By the end of March, China had approved 716,578 foreign-invested companies and used $1.08 trillion of FDI.
FDI in China increased 17.4 percent year-on-year in 2010, registering a total of $105.74 billion.
Outbound direct investment rises
China's outbound direct investment stood at $8.51 billion in the first quarter, up 13.2 percent year-on-year, bringing China's cumulative outbound non-financial direct investment to $267.3 billion by the end of March, Yao said.
China's outbound direct investment rose 150 percent both in Australia and the European Union in the first quarter, Yao said.
About $1.2 billion, or 14.1 percent of the total outbound direct investment, was channeled into company mergers, mostly in the manufacturing sector, in the first quarter, Yao said.
China's contracted projects overseas reported $16.98 billion in business revenue in the first quarter, up 2.9 percent year-on-year and new contract value stood at $30.95 billion in the first quarter, up 16.7 percent year-on-year.

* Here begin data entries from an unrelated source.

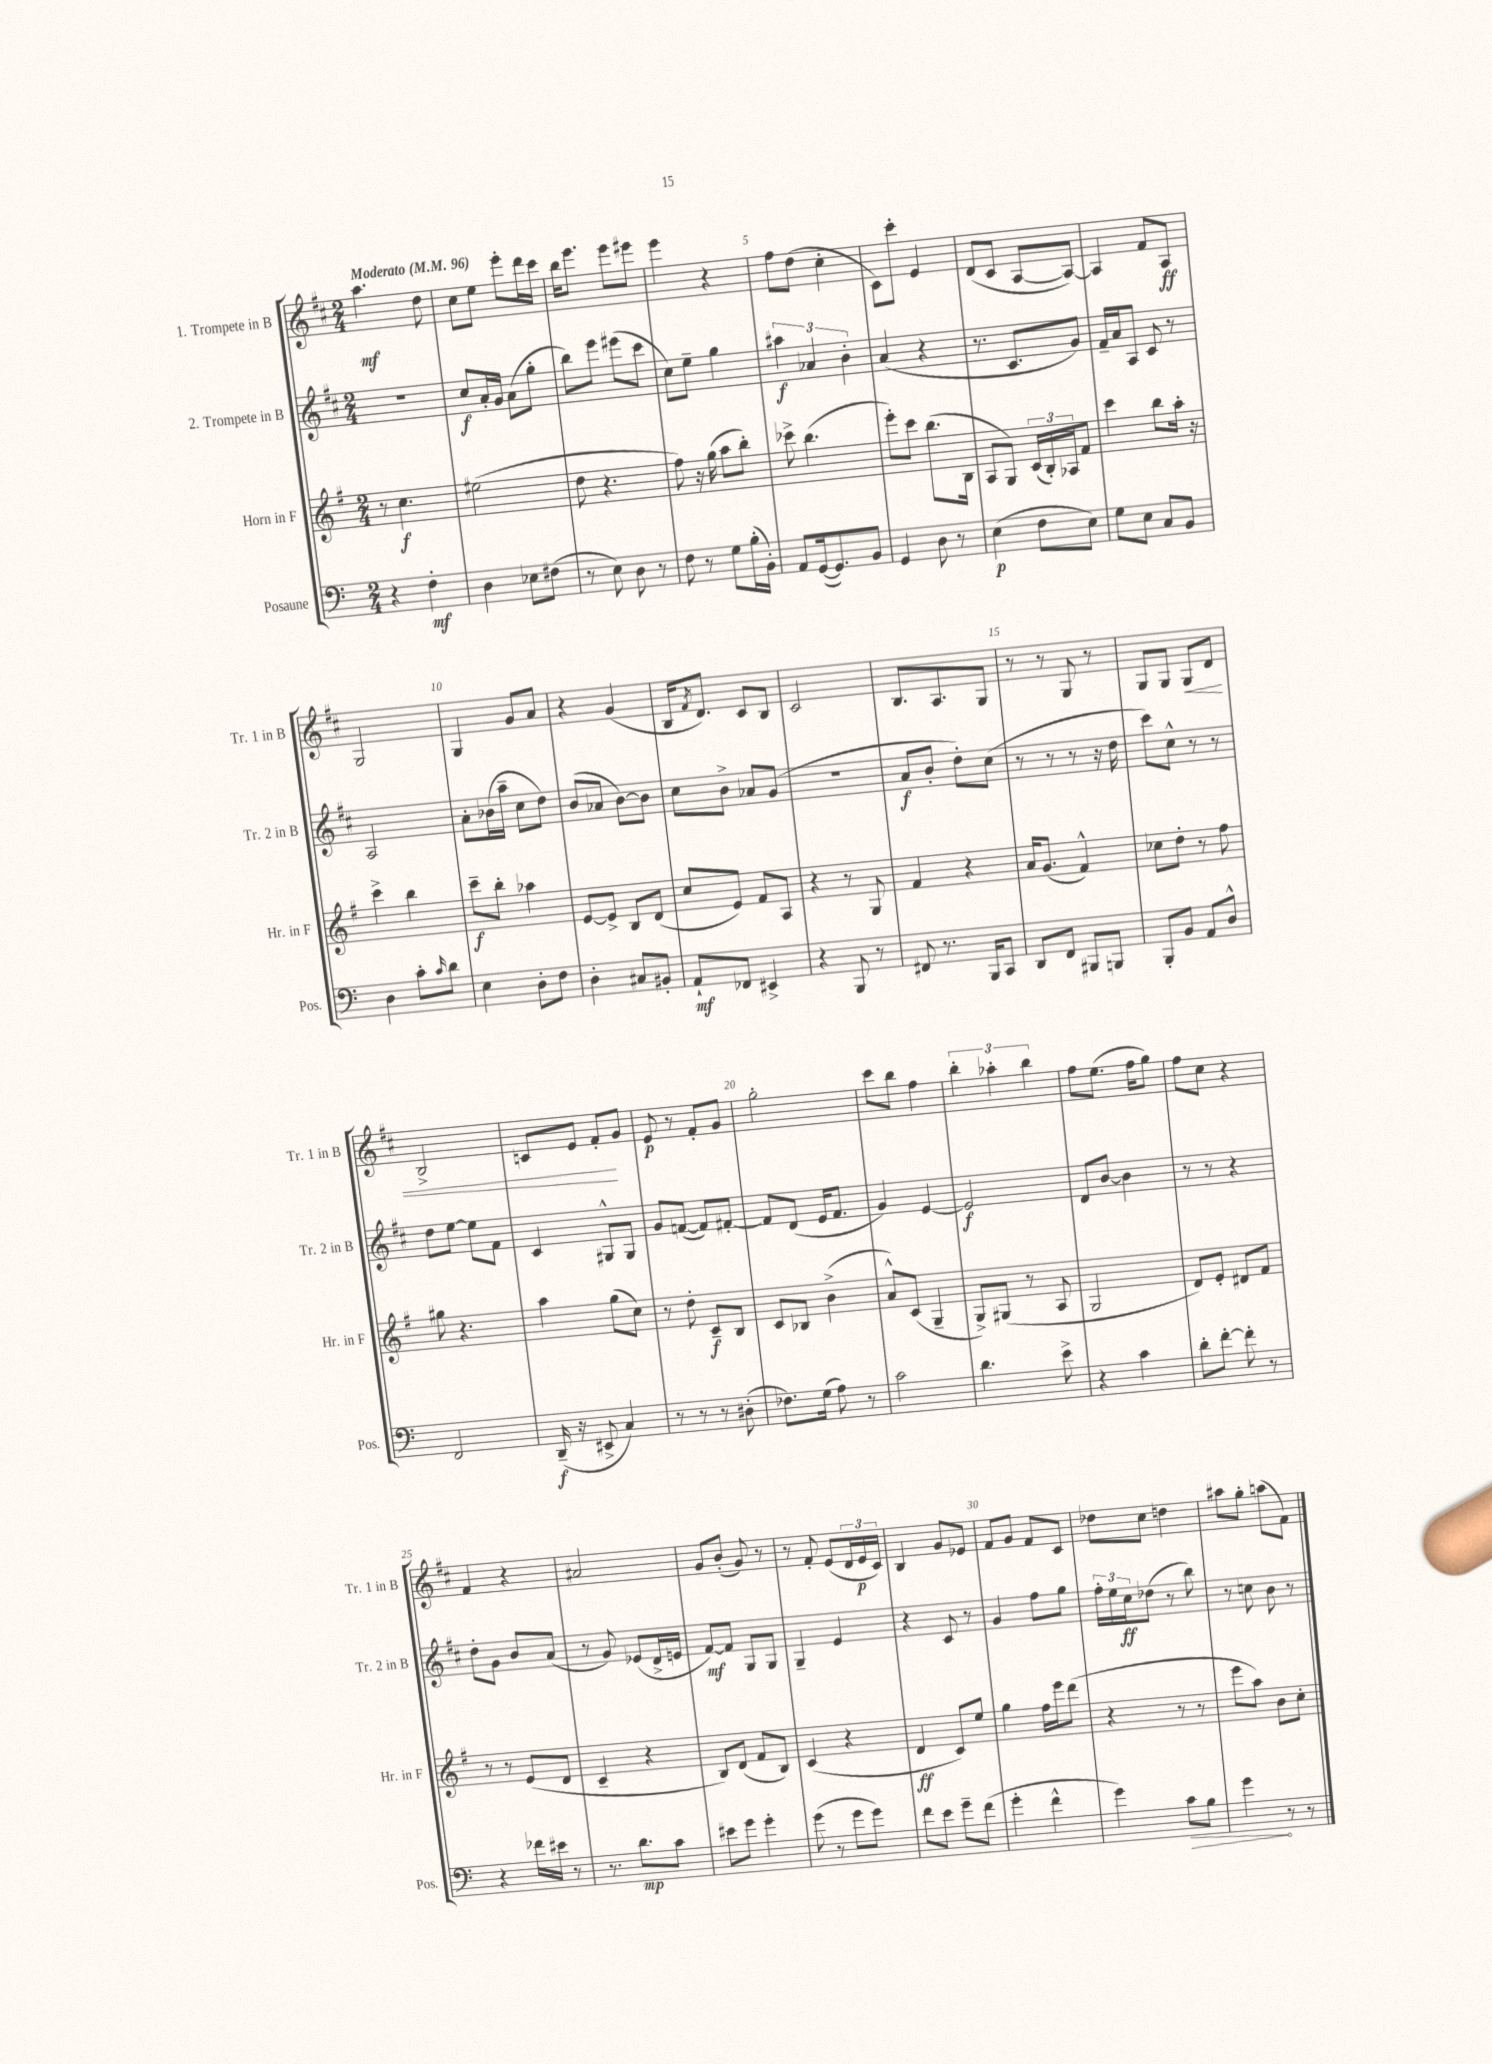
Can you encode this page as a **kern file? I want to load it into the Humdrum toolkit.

**kern	**dynam	**kern	**dynam	**kern	**dynam	**kern	**dynam
*part4	*part4	*part3	*part3	*part2	*part2	*part1	*part1
*staff4	*staff4	*staff3	*staff3	*staff2	*staff2	*staff1	*staff1
*I"Posaune	*	*I"Horn in F	*	*I"2. Trompete in B	*	*I"1. Trompete in B	*
*I'Pos.	*	*I'Hr. in F	*	*I'Tr. 2 in B	*	*I'Tr. 1 in B	*
*clefF4	*	*clefG2	*	*clefG2	*	*clefG2	*
*k[]	*	*k[f#]	*	*k[f#c#]	*	*k[f#c#]	*
*M2/4	*	*M2/4	*	*M2/4	*	*M2/4	*
*MM96	*	*MM96	*	*MM96	*	*MM96	*
=1	=1	=1	=1	=1	=1	=1	=1
!	!	!	!	!	!	!LO:TX:a:B:t=Moderato	!
4r	.	8r	.	2r	.	4.aa\	mf
.	.	4.cc\	f	.	.	.	.
4F'\	mf	.	.	.	.	.	.
.	.	.	.	.	.	8dd\	.
=2	=2	=2	=2	=2	=2	=2	=2
4D\	.	(2ee#X\	.	8cc#/L	f	8cc#\L	.
.	.	.	.	16a'/L	.	8ee\J	.
.	.	.	.	16g/JJ	.	.	.
8E-X\L	.	.	.	(8a\L	.	8eee'\L	.
(8F#X\J	.	.	.	8gg'\J	.	16ddd\L	.
.	.	.	.	.	.	16ccc#\JJ	.
=3	=3	=3	=3	=3	=3	=3	=3
8r	.	8dd\	.	8bb\L)	.	16bb\KL	.
.	.	.	.	.	.	8.eee\J	.
8E\)	.	4.r	.	8eee\J	.	.	.
8D\	.	.	.	(8eee#X\L	.	8eee\L	.
8r	.	.	.	8ccc#\J	.	8eee#X\J	.
=4	=4	=4	=4	=4	=4	=4	=4
8F\	.	8ff#\)	.	8cc#\L)	.	4eee\	.
8r	.	16r	.	8ee~\J	.	.	.
.	.	(16gg\	.	.	.	.	.
8G\L	.	8aa\L	.	4gg\	.	4r	.
(16B'\L	.	8bb'\J)	.	.	.	.	.
16BB'\JJ)	.	.	.	.	.	.	.
=5	=5	=5	=5	=5	=5	=5	=5
8AA/L	.	8ccc-X^\	.	6aa#X\	f	8ff#\L	.
([16GG/k	.	(4.bb\	.	.	.	(8dd\J	.
.	.	.	.	6a-X/	.	.	.
8.GG/])	.	.	.	.	.	.	.
.	.	.	.	.	.	4cc#'\	.
.	.	.	.	6b'\	.	.	.
8BB/J	.	.	.	.	.	.	.
=6	=6	=6	=6	=6	=6	=6	=6
4GG/	.	8eee'\L)	.	(4a/	.	8c#\L)	.
.	.	8ccc\J	.	.	.	8ccc#'\J	.
8D\	.	(8.bb\L	.	4r	.	4e/	.
8r	.	.	.	.	.	.	.
.	.	16B\Jk	.	.	.	.	.
=7	=7	=7	=7	=7	=7	=7	=7
(4E\	p	8A/L	.	8.r	.	(8d/L	.
.	.	8G/J)	.	.	.	8c#/J	.
.	.	.	.	8.c#/L	.	.	.
8F\L	.	(24c/LL	.	.	.	[8A/L	.
.	.	24B'/)	.	.	.	.	.
.	.	24A-X/J	.	.	.	.	.
8E\J)	.	8f#/J	.	8g/J)	.	8A/J_)	.
=8	=8	=8	=8	=8	=8	=8	=8
8G\L	.	4ccc\	.	16f#~/LL	.	4A/]	.
.	.	.	.	16a/J	.	.	.
8E\J	.	.	.	8A/J	.	.	.
8C/L	.	8bb\L	.	8c#/	.	8f#/L	.
8BB/J	.	16aa'\Jk	.	8r	.	8A/J	ff
.	.	16r	.	.	.	.	.
!!LO:LB:g=z
=9	=9	=9	=9	=9	=9	=9	=9
4D\	.	4ccc^\	.	2A/	.	2G/	.
8c'\L	.	4bb\	.	.	.	.	.
16qqc/	.	.	.	.	.	.	.
8d\J	.	.	.	.	.	.	.
=10	=10	=10	=10	=10	=10	=10	=10
4E\	.	8ccc~\L	f	8a'\L	.	4G/	.
.	.	8bb'\J	.	(16b-X\L	.	.	.
.	.	.	.	16aa~\JJ	.	.	.
8D'\L	.	4aa-X\	.	8cc#\L	.	8g/L	.
8F\J	.	.	.	8dd\J)	.	8a/J	.
=11	=11	=11	=11	=11	=11	=11	=11
4D'\	.	[8e/L	.	(8b/L	.	4r	.
.	.	8e^/J]	.	8a-X/J	.	.	.
8C#X/L	.	8B/L	.	[8b\L)	.	(4g/	.
8BB#X'/J	.	(8d/J	.	8b\J]	.	.	.
=12	=12	=12	=12	=12	=12	=12	=12
8AA`/L	mf	8cc/L	.	8cc#\L	.	16B/KL	.
.	.	.	.	.	.	8qf#/	.
.	.	.	.	.	.	8.d/J)	.
8FF-X/J	.	8e/J)	.	8b^\J	.	.	.
4EE#X^/	.	8f#/L	.	8a-X/L	.	8c#/L	.
.	.	8A/J	.	(8g/J	.	8B/J	.
=13	=13	=13	=13	=13	=13	=13	=13
4r	.	4r	.	2r	.	2c#/	.
8BBB/	.	8r	.	.	.	.	.
8r	.	8G/	.	.	.	.	.
=14	=14	=14	=14	=14	=14	=14	=14
8FF#X/	.	4f#/	.	8a/L	f	8.B/L	.
8.r	.	.	.	8b'/J	.	.	.
.	.	.	.	.	.	8.A/	.
.	.	4r	.	8dd'\L)	.	.	.
16BBB/KL	.	.	.	.	.	.	.
8CC/J	.	.	.	(8cc#\J	.	8G/J	.
=15	=15	=15	=15	=15	=15	=15	=15
8DD/L	.	16a/KL	.	8r	.	8r	.
.	.	(8.g/J	.	.	.	.	.
8FF/J	.	.	.	8r	.	8r	.
8BBB#X/L	.	4f#^^/)	.	8r	.	8G/	.
8BBBn/J	.	.	.	16r	.	8r	.
.	.	.	.	16dd\	.	.	.
=16	=16	=16	=16	=16	=16	=16	=16
8BBB'/L	.	8cc-X\L	.	8ccc#\L)	.	8G/L	.
8BB/J	.	8dd'\J	.	8cc#^^\J	.	8G/J	.
!	!	!	!	!	!	!	!LO:HP:b
8AA/L	.	8r	.	8r	.	8G/L	<
8D^^/J	.	8ff#\	.	8r	.	8d/J	.
!!LO:LB:g=z
=17	=17	=17	=17	=17	=17	=17	=17
2FF/	.	8gg#X\	.	8dd\L	.	2B^/	.
.	.	4.r	.	[8ee\J	.	.	.
.	.	.	.	8ee\L]	.	.	.
.	.	.	.	8f#\J	.	.	.
=18	=18	=18	=18	=18	=18	=18	=18
(16DD~/	f	4aa\	.	4c#/	.	8cn/L	.
16r	.	.	.	.	.	.	.
8EE#X^/	.	.	.	.	.	8e/J	.
4C/)	.	(8gg\L	.	8G#X^^/L	.	8f#'/L	.
.	.	8cc\J)	.	8G#/J	.	8g/J	[
=19	=19	=19	=19	=19	=19	=19	=19
8r	.	8r	.	8g/L	.	8e/	p
8r	.	8dd'\	.	([8fn/J	.	8r	.
8r	.	8c~/L	f	8f/L])	.	8f#'/L	.
(8D#X'\	.	8B/J	.	[8f#X'/J	.	8g/J	.
=20	=20	=20	=20	=20	=20	=20	=20
8.F-X\L)	.	8c/L	.	8f#/L]	.	2gg'\	.
.	.	8B-X/J	.	(8d/J	.	.	.
(16G\Jk	.	.	.	.	.	.	.
8A\)	.	(4b^\	.	16e/KL	.	.	.
.	.	.	.	8.f#/J	.	.	.
8r	.	.	.	.	.	.	.
=21	=21	=21	=21	=21	=21	=21	=21
2c\	.	8a^^/L)	.	4g/)	.	8ccc#\L	.
.	.	(8c/J	.	.	.	8bb\J	.
.	.	4G~/	.	[4e/	.	4ff#\	.
=22	=22	=22	=22	=22	=22	=22	=22
4.d\	.	8G^/L)	.	2e/]	f	6bb'\	.
.	.	(8G#X/J	.	.	.	.	.
.	.	.	.	.	.	6aa-X'\	.
.	.	8r	.	.	.	.	.
.	.	.	.	.	.	6bb\	.
8e^\	.	8A/	.	.	.	.	.
=23	=23	=23	=23	=23	=23	=23	=23
4r	.	2G/	.	8d/L	.	8ff#\L	.
.	.	.	.	[8b/J	.	(8.ee\J	.
4c\	.	.	.	4b\]	.	.	.
.	.	.	.	.	.	16ff#\KL	.
.	.	.	.	.	.	8gg\J)	.
=24	=24	=24	=24	=24	=24	=24	=24
8d'\L	.	8d/L)	.	8r	.	8ff#\L	.
[8f'\J	.	8e'/J	.	8r	.	8cc#\J	.
8f'\]	.	8d#X/L	.	4r	.	4r	.
8r	.	8f#/J	.	.	.	.	.
!!LO:LB:g=z
=25	=25	=25	=25	=25	=25	=25	=25
4r	.	8r	.	8dd'\L	.	4f#/	.
.	.	8r	.	8g\J	.	.	.
16f-X\LL	.	(8e/L	.	8b/L	.	4r	.
16e#X\JJ	.	.	.	.	.	.	.
8r	.	8d/J	.	(8a/J	.	.	.
=26	=26	=26	=26	=26	=26	=26	=26
8.r	.	4c~/	.	8r	.	2a#X/	.
.	.	.	.	8g/)	.	.	.
8.d\L	mp	.	.	.	.	.	.
.	.	4r	.	(8e-X/L	.	.	.
8c\J	.	.	.	16d^/L	.	.	.
.	.	.	.	16en/JJ	.	.	.
=27	=27	=27	=27	=27	=27	=27	=27
8e#X\L	.	8B/L)	.	[8f#/L)	mf	8g/L	.
8g\J	.	(8d/J	.	8f#/J]	.	(8b'/J	.
4g'\	.	8f#/L	.	8G/L	.	8g/)	.
.	.	8B/J)	.	8G/J	.	8r	.
=28	=28	=28	=28	=28	=28	=28	=28
(8g\	.	(4c/	.	4G~/	.	8r	.
8r	.	.	.	.	.	8f#'/	.
8g\L	.	4r	.	4e/	.	(8e/L	.
8g\J)	.	.	.	.	.	24d/L	.
.	.	.	.	.	.	24e/	p
.	.	.	.	.	.	24c#/JJ)	.
=29	=29	=29	=29	=29	=29	=29	=29
8f\L	.	4d/	ff	4r	.	4B/	.
8e\J	.	.	.	.	.	.	.
8g~\L	.	8c/L)	.	8c#/	.	8g/L	.
(8f\J	.	8ee/J	.	8r	.	8e-X/J	.
=30	=30	=30	=30	=30	=30	=30	=30
4g'\	.	4gg\	.	4g/	.	8f#/L	.
.	.	.	.	.	.	8g/J	.
4f^^\	.	16ff#\LL	.	8ff#\L	.	8f#/L	.
.	.	16eee\J	.	.	.	.	.
.	.	(8ddd\J	.	8gg\J	.	8c#/J	.
=31	=31	=31	=31	=31	=31	=31	=31
4g\)	.	4r	.	24ff#'\LL	.	8dd-X\L	.
.	.	.	.	24ee\	.	.	.
.	.	.	.	24cc#\J	ff	.	.
.	.	.	.	(8dd-X\J	.	8cc#\J	.
!	!LO:HP:b	!	!	!	!	!	!
8c\L	>	8r	.	8r	.	4ddn\	.
8B\J	.	8r	.	8bb\)	.	.	.
=32	=32	=32	=32	=32	=32	=32	=32
4g\	.	8eee\L	.	8r	.	8aa#X\L	.
.	.	8aa\J)	.	8ccn\	.	8gg'\J	.
8r	]	8b\L	.	8b\	.	(8aan\L	.
8r	.	8cc'\J	.	8r	.	8f#\J)	.
==	==	==	==	==	==	==	==
*-	*-	*-	*-	*-	*-	*-	*-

Contracted business projects declined in the Middle East and northern Africa due to unrest there, Yao said.
China sent about 93,000 laborers overseas in the first quarter, about 10,000 more than the same period last year.
About 769,000 Chinese laborers were stationed overseas during the period, nearly 90,000 less than the same period last year, Yao said, adding that the number of Chinese laborers in Africa dropped by about 24,000 year on year to 173,000 at the end of March.
US trade barriers impairs bilateral trade
Yao said the United States had launched frequent trade remedies against Chinese products and these measures had impaired bilateral trade growth.
The United States took China's trade surplus as a reason to put up trade barriers, but China had reiterated many times that Sino-US trade is not only about goods trade, but also service trade, Yao said.
China currently had a trade deficit of $10 billion in service trade with the United States, Yao said.
During the 11th Five-Year Plan period (2006-2010), China's service trade topped $362.42 billion, $170.25 billion in exports and $192.17 billion in imports, with an annual growth of 18.2 percent.
The United States has been imposing barriers on high-tech exports to China, with the US exporting more advanced high-tech products to India than to China, Yao said.
China's exports suffered 66 anti-dumping, anti-subsidy and safeguard measure probes last year, involving $7.14 billion, according to the MOC in a report on the trade and investment environment for several of China's major trade partners.